Todos coinciden en que el cultivo necesita al menos entre 10 y 15 mm urgentes para ganar tiempo y poder capitalizar las lluvias previstas para la próxima semana.
Donde llovió, se renuevan las expectativas
El mapa de lluvias muestra contrastes marcados. Mientras el sudeste de Santa Fe sigue como epicentro de la sequía, otras zonas recibieron milímetros clave.
En Pergamino, los 52 mm acumulados cambiaron el panorama:
“Con esta lluvia el cultivo gana al menos 10 días. Tal vez se perdió un 10% del potencial, pero la campaña está encaminada”, señalaron técnicos locales.
En Teodelina, con registros de 15 a 20 mm, coinciden en que fueron lluvias “salvadoras”. El norte bonaerense y el sur de Santa Fe recibieron entre 10 y 50 mm, justo a tiempo para frenar el deterioro y permitir una recuperación parcial.
Las zonas que quedaron afuera siguen en rojo
En el centro-sur y sudeste santafesino, donde las lluvias no llegaron, el panorama sigue siendo crítico. Desde María Susana hasta Bigand, y en áreas cercanas a Rosario, los técnicos reportan fuerte presión de arañuela y trips, con pérdidas de rinde cercanas al 20%.
En Carlos Pellegrini se observa detención del llenado de granos y vaneo, mientras que hacia el departamento Constitución el daño estimado ya alcanza entre 30 y 40%.
Soja de segunda: el daño es mayor
La situación es aún más delicada en la soja de segunda. El 30% del área ya está regular a mala, con plantas que no lograron cerrar surcos y muestran escaso desarrollo.
En Bigand, se registran pérdidas de plantas y lotes prácticamente marchitos, con un recorte de potencial superior al 30%. En María Susana, la pérdida ronda el 20%. Solo algunos sectores, como Carlos Pellegrini y Teodelina, muestran un mejor comportamiento gracias a la humedad acumulada en meses previos, aunque necesitan seguir recibiendo lluvias.
Maíz tardío y de segunda: el cultivo más comprometido
Aunque la soja concentra la atención, los técnicos advierten que el cultivo más crítico hoy es el maíz tardío y de segunda. En amplias zonas del centro-sur santafesino, los lotes están en condición regular a mala y aún no ingresaron en floración, por lo que dependen de lluvias inmediatas.

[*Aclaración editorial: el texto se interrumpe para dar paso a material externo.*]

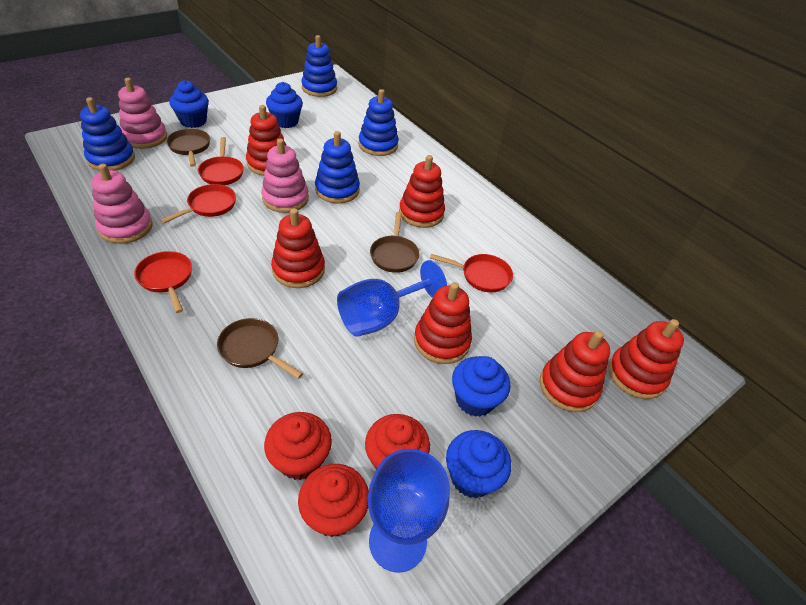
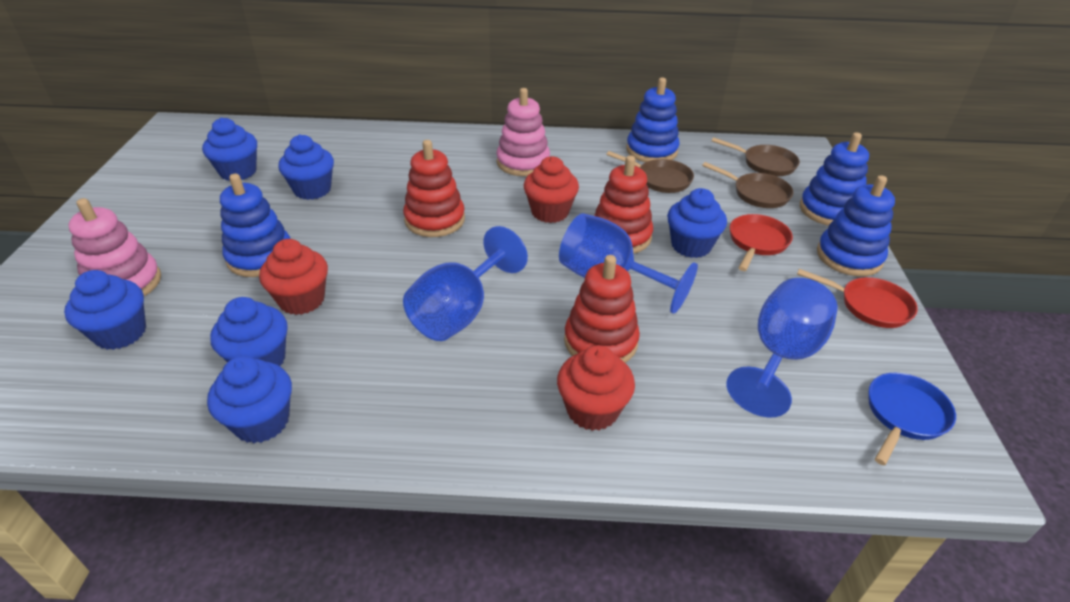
blue cupcake: 4 -> 6
blue goblet: 2 -> 3
blue pan: 0 -> 1
pink stacking toy: 3 -> 2
red pan: 4 -> 2
red stacking toy: 6 -> 3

En áreas como Aldao, Figuera, San Jerónimo y Bigand, ya se mencionan recortes de hasta el 50%.
“Es gravísimo el estado de los maíces de segunda, sobreviven no sabemos cómo”, resumen los técnicos.
Maíz temprano: rindes aceptables, pero con ajuste
El maíz temprano entra en la recta final y la cosecha se adelantaría unos 15 días. Los primeros datos muestran un rinde promedio de 108 qq/ha, con valores de 103 a 117 qq/ha en María Susana.
El contraste aparece hacia el sur de Rosario: en Sanford, los rindes oscilan entre 65 y 90 qq/ha, reflejando el impacto directo del déficit hídrico durante el llenado.